Вот что пишет по поводу отношения Бальзака к отцу А. Труайя:
«Смерть отца его глубоко взволновала. Посмеиваясь над старческими причудами Бернар-Франсуа, уловками и заботами в попытке избежать болезней, сын испытывал к нему благодарность: своеобразие, оптимизм, наивность этого человека даже в воспоминаниях продолжали очаровывать, контрастируя с жесткостью и авторитарностью матери. Рядом с ним он никогда не испытывал неловкости, в ее присутствии нередко ощущал себя чужаком в доме».
* * *
В 1829 году у Бальзака (ему в этот год исполнилось тридцать) были опубликованы два первых произведения, подписанных его собственным именем, которые наконец-то принесли ему славу и открыли перед ним двери самых престижных издательств. Это был роман «Шуаны» и трактат «Физиология брака».

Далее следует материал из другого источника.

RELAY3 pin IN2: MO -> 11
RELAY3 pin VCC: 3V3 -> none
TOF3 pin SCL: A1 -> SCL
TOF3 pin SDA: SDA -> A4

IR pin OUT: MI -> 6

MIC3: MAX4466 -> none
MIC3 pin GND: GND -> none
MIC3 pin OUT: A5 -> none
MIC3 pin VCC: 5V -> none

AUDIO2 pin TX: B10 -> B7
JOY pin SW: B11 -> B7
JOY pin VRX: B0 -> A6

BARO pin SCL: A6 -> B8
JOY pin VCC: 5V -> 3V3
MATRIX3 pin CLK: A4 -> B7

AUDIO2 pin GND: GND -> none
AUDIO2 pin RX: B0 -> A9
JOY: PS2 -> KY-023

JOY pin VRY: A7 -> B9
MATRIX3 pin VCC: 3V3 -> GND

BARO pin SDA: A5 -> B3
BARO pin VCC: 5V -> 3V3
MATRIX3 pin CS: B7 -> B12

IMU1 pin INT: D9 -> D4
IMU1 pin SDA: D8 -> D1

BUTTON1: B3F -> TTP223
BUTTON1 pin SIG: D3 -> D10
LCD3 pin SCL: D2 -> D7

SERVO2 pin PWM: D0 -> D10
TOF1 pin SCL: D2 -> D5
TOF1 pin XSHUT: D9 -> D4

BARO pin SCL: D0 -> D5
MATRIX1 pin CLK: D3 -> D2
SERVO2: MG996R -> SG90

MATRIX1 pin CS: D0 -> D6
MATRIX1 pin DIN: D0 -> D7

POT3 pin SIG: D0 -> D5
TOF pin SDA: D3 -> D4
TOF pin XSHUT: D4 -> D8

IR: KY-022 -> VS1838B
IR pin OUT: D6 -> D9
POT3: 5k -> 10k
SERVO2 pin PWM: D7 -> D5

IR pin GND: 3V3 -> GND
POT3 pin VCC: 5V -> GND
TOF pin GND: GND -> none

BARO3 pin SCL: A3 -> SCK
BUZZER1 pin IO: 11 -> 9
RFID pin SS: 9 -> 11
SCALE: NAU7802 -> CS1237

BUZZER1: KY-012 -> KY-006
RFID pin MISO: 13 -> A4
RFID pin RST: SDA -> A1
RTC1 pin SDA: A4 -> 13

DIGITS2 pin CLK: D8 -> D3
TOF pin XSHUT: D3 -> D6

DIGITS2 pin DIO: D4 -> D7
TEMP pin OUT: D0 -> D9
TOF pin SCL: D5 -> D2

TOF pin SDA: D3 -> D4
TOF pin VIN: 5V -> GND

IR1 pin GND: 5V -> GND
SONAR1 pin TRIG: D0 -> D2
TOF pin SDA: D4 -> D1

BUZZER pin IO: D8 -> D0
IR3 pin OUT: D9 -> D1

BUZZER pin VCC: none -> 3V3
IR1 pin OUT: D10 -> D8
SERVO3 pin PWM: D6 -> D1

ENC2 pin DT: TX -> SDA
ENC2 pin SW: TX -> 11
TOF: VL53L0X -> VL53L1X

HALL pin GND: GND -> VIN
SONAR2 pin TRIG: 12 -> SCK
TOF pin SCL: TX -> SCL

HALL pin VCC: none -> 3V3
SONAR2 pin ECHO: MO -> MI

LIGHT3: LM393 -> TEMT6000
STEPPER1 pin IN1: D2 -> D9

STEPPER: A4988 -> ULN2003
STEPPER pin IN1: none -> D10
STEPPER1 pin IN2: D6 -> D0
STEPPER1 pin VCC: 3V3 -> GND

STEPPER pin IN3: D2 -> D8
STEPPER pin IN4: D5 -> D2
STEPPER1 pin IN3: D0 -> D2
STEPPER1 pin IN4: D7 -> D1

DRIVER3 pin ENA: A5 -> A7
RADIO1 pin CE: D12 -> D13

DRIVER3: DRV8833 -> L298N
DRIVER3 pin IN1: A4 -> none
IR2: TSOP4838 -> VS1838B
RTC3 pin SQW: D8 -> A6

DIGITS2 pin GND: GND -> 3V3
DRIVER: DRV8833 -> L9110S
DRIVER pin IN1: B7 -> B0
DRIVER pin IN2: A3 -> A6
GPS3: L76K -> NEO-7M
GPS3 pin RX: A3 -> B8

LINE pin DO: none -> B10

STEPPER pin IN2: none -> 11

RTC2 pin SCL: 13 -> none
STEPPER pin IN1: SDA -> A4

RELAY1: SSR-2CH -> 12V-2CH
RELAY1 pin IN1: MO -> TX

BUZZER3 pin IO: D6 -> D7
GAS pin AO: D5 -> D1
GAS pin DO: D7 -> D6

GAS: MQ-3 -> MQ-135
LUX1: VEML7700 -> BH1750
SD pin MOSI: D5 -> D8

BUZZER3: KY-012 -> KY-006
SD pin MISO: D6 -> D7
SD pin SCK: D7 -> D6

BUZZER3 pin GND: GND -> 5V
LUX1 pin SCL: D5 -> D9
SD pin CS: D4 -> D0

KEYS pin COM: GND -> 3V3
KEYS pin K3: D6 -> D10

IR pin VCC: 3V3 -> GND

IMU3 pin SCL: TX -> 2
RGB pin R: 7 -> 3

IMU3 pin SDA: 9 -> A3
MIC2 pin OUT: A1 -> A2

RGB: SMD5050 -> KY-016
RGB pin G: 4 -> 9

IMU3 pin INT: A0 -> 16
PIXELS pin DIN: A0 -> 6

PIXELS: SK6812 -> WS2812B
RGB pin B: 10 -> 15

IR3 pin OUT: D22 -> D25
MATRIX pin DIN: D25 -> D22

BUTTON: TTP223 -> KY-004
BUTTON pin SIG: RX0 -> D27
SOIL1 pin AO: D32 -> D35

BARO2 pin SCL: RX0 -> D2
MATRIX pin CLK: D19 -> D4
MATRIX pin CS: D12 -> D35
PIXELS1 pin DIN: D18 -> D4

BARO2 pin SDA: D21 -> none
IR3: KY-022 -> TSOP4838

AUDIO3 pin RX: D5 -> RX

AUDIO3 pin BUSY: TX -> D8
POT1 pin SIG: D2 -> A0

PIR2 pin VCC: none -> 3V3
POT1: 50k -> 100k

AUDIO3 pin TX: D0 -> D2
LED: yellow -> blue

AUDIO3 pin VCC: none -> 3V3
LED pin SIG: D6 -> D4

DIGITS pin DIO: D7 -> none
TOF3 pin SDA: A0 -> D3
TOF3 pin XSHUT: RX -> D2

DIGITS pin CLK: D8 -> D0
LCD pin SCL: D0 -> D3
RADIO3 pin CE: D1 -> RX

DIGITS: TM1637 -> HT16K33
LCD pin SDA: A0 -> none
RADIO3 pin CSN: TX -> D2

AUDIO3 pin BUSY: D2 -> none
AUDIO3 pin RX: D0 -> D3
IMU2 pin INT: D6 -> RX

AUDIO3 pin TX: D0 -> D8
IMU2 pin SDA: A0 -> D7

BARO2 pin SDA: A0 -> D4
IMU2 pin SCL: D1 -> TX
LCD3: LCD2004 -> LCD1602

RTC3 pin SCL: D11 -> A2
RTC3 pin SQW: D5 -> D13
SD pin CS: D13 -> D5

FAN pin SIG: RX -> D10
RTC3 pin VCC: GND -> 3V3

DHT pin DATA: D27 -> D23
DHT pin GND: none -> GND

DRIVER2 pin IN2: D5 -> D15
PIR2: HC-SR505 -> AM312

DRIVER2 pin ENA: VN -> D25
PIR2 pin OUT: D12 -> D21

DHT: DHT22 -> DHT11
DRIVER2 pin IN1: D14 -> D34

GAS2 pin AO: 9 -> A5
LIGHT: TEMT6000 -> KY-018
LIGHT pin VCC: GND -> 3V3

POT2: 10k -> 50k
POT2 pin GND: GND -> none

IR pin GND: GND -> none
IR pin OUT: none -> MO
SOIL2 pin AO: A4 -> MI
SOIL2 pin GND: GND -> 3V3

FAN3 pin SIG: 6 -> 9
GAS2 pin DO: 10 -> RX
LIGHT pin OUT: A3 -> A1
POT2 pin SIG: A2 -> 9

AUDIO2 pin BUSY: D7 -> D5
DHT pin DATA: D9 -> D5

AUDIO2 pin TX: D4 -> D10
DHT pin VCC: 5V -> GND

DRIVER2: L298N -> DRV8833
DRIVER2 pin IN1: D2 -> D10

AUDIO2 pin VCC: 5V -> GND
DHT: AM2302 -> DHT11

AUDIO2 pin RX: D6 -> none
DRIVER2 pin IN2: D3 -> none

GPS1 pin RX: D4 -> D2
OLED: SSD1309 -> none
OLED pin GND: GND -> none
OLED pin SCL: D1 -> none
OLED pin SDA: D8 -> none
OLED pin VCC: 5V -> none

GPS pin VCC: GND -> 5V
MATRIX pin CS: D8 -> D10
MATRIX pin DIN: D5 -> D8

С. Цвейг по этому поводу рассказывает:
«Путь еще не свободен, но дамба уже прорвана, и со всей мощью запруженного потока низвергается подобно каскаду безмерная творческая сила Бальзака. С тех пор как Париж заприметил разностороннее дарование этого молодого писателя, который в одно и то же время может испечь в одной духовке столь солидный пирог, как исторический роман, и столь пикантный пирожок, как „Физиология брака“, Бальзак „почти обезумел от успеха и от избытка заказов“».